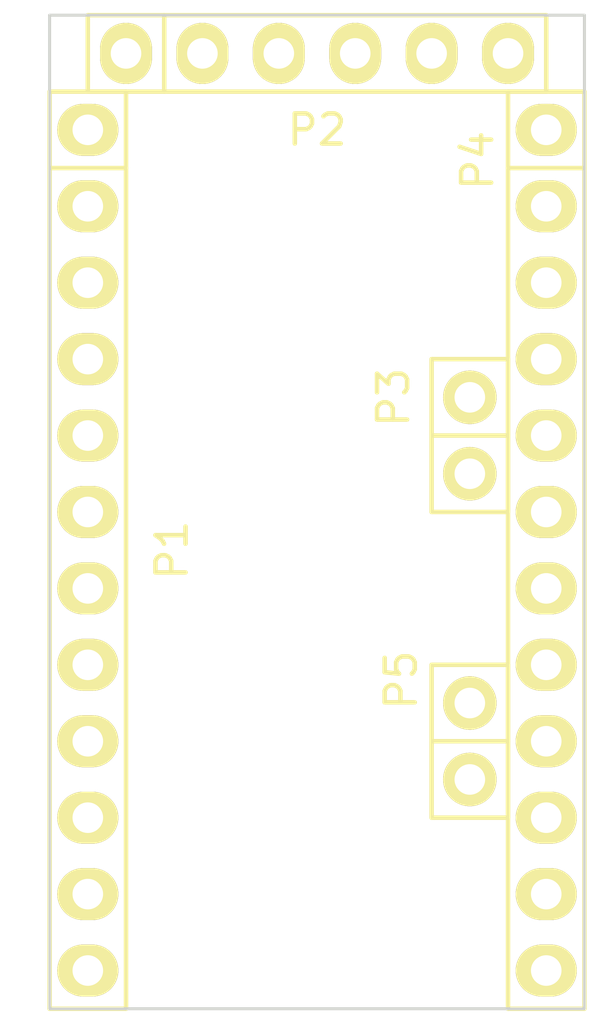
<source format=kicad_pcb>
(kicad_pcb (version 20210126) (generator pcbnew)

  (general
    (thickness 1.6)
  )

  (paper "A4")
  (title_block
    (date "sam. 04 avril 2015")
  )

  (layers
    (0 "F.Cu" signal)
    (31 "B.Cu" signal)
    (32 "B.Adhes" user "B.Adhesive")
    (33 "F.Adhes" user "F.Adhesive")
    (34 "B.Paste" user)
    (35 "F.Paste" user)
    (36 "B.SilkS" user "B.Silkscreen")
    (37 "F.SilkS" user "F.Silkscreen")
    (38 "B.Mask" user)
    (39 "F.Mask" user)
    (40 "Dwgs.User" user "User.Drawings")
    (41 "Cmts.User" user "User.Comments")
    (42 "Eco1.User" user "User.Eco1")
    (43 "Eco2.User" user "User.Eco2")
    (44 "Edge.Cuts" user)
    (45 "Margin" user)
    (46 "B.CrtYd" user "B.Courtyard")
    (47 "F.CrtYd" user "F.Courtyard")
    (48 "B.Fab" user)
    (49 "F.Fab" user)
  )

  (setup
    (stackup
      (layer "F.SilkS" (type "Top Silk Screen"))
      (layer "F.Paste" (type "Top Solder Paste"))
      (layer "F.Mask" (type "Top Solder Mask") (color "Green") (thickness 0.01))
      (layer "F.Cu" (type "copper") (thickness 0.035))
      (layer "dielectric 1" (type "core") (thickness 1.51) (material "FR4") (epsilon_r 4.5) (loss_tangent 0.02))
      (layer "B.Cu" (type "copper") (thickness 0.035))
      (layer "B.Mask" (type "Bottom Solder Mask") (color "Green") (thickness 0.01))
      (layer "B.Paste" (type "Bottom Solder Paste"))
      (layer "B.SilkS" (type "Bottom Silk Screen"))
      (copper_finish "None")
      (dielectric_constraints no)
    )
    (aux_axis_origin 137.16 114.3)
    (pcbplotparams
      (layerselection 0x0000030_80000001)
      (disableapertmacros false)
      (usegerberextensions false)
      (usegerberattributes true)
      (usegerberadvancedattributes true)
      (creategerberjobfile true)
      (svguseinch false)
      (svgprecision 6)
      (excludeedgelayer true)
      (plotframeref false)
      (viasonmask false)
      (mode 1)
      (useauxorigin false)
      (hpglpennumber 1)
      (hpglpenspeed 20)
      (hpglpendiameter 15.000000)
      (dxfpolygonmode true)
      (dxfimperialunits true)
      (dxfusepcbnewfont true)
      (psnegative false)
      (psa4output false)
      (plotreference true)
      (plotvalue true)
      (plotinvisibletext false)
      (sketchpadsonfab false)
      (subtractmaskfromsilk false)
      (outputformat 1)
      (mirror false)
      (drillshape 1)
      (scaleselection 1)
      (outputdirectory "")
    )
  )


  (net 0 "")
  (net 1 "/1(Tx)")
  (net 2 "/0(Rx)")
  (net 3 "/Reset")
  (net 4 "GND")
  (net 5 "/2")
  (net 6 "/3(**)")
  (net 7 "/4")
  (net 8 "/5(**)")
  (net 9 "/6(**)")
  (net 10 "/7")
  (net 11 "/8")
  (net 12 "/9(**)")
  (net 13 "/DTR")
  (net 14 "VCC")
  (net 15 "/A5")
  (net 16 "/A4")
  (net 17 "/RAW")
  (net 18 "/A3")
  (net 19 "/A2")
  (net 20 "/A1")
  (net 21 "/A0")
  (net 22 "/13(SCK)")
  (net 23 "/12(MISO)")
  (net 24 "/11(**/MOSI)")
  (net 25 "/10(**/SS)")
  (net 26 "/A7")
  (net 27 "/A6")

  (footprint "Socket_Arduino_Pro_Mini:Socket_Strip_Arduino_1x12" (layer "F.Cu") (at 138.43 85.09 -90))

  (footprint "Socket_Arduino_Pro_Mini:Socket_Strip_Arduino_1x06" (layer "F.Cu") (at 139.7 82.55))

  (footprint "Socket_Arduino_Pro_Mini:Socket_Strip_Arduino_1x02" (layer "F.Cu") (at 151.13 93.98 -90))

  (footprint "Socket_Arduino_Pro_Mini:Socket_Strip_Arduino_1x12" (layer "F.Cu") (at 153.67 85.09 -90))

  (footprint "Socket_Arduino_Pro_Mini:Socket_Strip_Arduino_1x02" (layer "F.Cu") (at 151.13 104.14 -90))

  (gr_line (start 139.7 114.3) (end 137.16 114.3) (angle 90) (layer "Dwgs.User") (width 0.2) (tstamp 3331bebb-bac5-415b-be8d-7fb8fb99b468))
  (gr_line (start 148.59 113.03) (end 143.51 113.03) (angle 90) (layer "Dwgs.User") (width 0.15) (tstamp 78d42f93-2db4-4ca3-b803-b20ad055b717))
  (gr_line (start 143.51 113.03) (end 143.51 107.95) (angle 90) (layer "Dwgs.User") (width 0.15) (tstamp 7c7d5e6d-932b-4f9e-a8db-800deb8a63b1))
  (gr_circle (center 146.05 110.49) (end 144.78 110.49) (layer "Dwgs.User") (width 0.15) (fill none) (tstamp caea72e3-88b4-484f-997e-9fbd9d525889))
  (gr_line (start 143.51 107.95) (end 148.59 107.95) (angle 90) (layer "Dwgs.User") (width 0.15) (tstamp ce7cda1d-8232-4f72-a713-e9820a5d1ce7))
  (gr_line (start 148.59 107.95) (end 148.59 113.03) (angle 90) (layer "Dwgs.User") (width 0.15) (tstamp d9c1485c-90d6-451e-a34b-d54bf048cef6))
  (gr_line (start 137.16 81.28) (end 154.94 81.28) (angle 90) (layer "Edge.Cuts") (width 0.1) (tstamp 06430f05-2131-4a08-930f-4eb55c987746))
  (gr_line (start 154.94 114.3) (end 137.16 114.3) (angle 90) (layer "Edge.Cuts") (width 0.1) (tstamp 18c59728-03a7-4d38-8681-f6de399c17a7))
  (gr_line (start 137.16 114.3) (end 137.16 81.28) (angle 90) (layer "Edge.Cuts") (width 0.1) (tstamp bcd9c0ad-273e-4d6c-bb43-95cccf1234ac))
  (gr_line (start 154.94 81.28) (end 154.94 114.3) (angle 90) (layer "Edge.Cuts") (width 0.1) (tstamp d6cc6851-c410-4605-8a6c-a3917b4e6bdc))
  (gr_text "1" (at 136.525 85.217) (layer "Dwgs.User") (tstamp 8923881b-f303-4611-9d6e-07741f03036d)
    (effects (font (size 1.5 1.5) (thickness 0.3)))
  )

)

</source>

## Problem to work on
Copy every record exactly as written, leaving out the pictures.

## Task answer
<source format=kicad_pcb>
(kicad_pcb (version 20210126) (generator pcbnew)

  (general
    (thickness 1.6)
  )

  (paper "A4")
  (title_block
    (date "sam. 04 avril 2015")
  )

  (layers
    (0 "F.Cu" signal)
    (31 "B.Cu" signal)
    (32 "B.Adhes" user "B.Adhesive")
    (33 "F.Adhes" user "F.Adhesive")
    (34 "B.Paste" user)
    (35 "F.Paste" user)
    (36 "B.SilkS" user "B.Silkscreen")
    (37 "F.SilkS" user "F.Silkscreen")
    (38 "B.Mask" user)
    (39 "F.Mask" user)
    (40 "Dwgs.User" user "User.Drawings")
    (41 "Cmts.User" user "User.Comments")
    (42 "Eco1.User" user "User.Eco1")
    (43 "Eco2.User" user "User.Eco2")
    (44 "Edge.Cuts" user)
    (45 "Margin" user)
    (46 "B.CrtYd" user "B.Courtyard")
    (47 "F.CrtYd" user "F.Courtyard")
    (48 "B.Fab" user)
    (49 "F.Fab" user)
  )

  (setup
    (stackup
      (layer "F.SilkS" (type "Top Silk Screen"))
      (layer "F.Paste" (type "Top Solder Paste"))
      (layer "F.Mask" (type "Top Solder Mask") (color "Green") (thickness 0.01))
      (layer "F.Cu" (type "copper") (thickness 0.035))
      (layer "dielectric 1" (type "core") (thickness 1.51) (material "FR4") (epsilon_r 4.5) (loss_tangent 0.02))
      (layer "B.Cu" (type "copper") (thickness 0.035))
      (layer "B.Mask" (type "Bottom Solder Mask") (color "Green") (thickness 0.01))
      (layer "B.Paste" (type "Bottom Solder Paste"))
      (layer "B.SilkS" (type "Bottom Silk Screen"))
      (copper_finish "None")
      (dielectric_constraints no)
    )
    (aux_axis_origin 137.16 114.3)
    (pcbplotparams
      (layerselection 0x0000030_80000001)
      (disableapertmacros false)
      (usegerberextensions false)
      (usegerberattributes true)
      (usegerberadvancedattributes true)
      (creategerberjobfile true)
      (svguseinch false)
      (svgprecision 6)
      (excludeedgelayer true)
      (plotframeref false)
      (viasonmask false)
      (mode 1)
      (useauxorigin false)
      (hpglpennumber 1)
      (hpglpenspeed 20)
      (hpglpendiameter 15.000000)
      (dxfpolygonmode true)
      (dxfimperialunits true)
      (dxfusepcbnewfont true)
      (psnegative false)
      (psa4output false)
      (plotreference true)
      (plotvalue true)
      (plotinvisibletext false)
      (sketchpadsonfab false)
      (subtractmaskfromsilk false)
      (outputformat 1)
      (mirror false)
      (drillshape 1)
      (scaleselection 1)
      (outputdirectory "")
    )
  )


  (net 0 "")
  (net 1 "/1(Tx)")
  (net 2 "/0(Rx)")
  (net 3 "/Reset")
  (net 4 "GND")
  (net 5 "/2")
  (net 6 "/3(**)")
  (net 7 "/4")
  (net 8 "/5(**)")
  (net 9 "/6(**)")
  (net 10 "/7")
  (net 11 "/8")
  (net 12 "/9(**)")
  (net 13 "/DTR")
  (net 14 "VCC")
  (net 15 "/A5")
  (net 16 "/A4")
  (net 17 "/RAW")
  (net 18 "/A3")
  (net 19 "/A2")
  (net 20 "/A1")
  (net 21 "/A0")
  (net 22 "/13(SCK)")
  (net 23 "/12(MISO)")
  (net 24 "/11(**/MOSI)")
  (net 25 "/10(**/SS)")
  (net 26 "/A7")
  (net 27 "/A6")

  (footprint "Socket_Arduino_Pro_Mini:Socket_Strip_Arduino_1x12" (layer "F.Cu") (at 138.43 85.09 -90))

  (footprint "Socket_Arduino_Pro_Mini:Socket_Strip_Arduino_1x06" (layer "F.Cu") (at 139.7 82.55))

  (footprint "Socket_Arduino_Pro_Mini:Socket_Strip_Arduino_1x02" (layer "F.Cu") (at 151.13 93.98 -90))

  (footprint "Socket_Arduino_Pro_Mini:Socket_Strip_Arduino_1x12" (layer "F.Cu") (at 153.67 85.09 -90))

  (footprint "Socket_Arduino_Pro_Mini:Socket_Strip_Arduino_1x02" (layer "F.Cu") (at 151.13 104.14 -90))

  (gr_line (start 139.7 114.3) (end 137.16 114.3) (angle 90) (layer "Dwgs.User") (width 0.2) (tstamp 3331bebb-bac5-415b-be8d-7fb8fb99b468))
  (gr_line (start 148.59 113.03) (end 143.51 113.03) (angle 90) (layer "Dwgs.User") (width 0.15) (tstamp 78d42f93-2db4-4ca3-b803-b20ad055b717))
  (gr_line (start 143.51 113.03) (end 143.51 107.95) (angle 90) (layer "Dwgs.User") (width 0.15) (tstamp 7c7d5e6d-932b-4f9e-a8db-800deb8a63b1))
  (gr_circle (center 146.05 110.49) (end 144.78 110.49) (layer "Dwgs.User") (width 0.15) (fill none) (tstamp caea72e3-88b4-484f-997e-9fbd9d525889))
  (gr_line (start 143.51 107.95) (end 148.59 107.95) (angle 90) (layer "Dwgs.User") (width 0.15) (tstamp ce7cda1d-8232-4f72-a713-e9820a5d1ce7))
  (gr_line (start 148.59 107.95) (end 148.59 113.03) (angle 90) (layer "Dwgs.User") (width 0.15) (tstamp d9c1485c-90d6-451e-a34b-d54bf048cef6))
  (gr_line (start 137.16 81.28) (end 154.94 81.28) (angle 90) (layer "Edge.Cuts") (width 0.1) (tstamp 06430f05-2131-4a08-930f-4eb55c987746))
  (gr_line (start 154.94 114.3) (end 137.16 114.3) (angle 90) (layer "Edge.Cuts") (width 0.1) (tstamp 18c59728-03a7-4d38-8681-f6de399c17a7))
  (gr_line (start 137.16 114.3) (end 137.16 81.28) (angle 90) (layer "Edge.Cuts") (width 0.1) (tstamp bcd9c0ad-273e-4d6c-bb43-95cccf1234ac))
  (gr_line (start 154.94 81.28) (end 154.94 114.3) (angle 90) (layer "Edge.Cuts") (width 0.1) (tstamp d6cc6851-c410-4605-8a6c-a3917b4e6bdc))
  (gr_text "1" (at 136.525 85.217) (layer "Dwgs.User") (tstamp 8923881b-f303-4611-9d6e-07741f03036d)
    (effects (font (size 1.5 1.5) (thickness 0.3)))
  )

)

</source>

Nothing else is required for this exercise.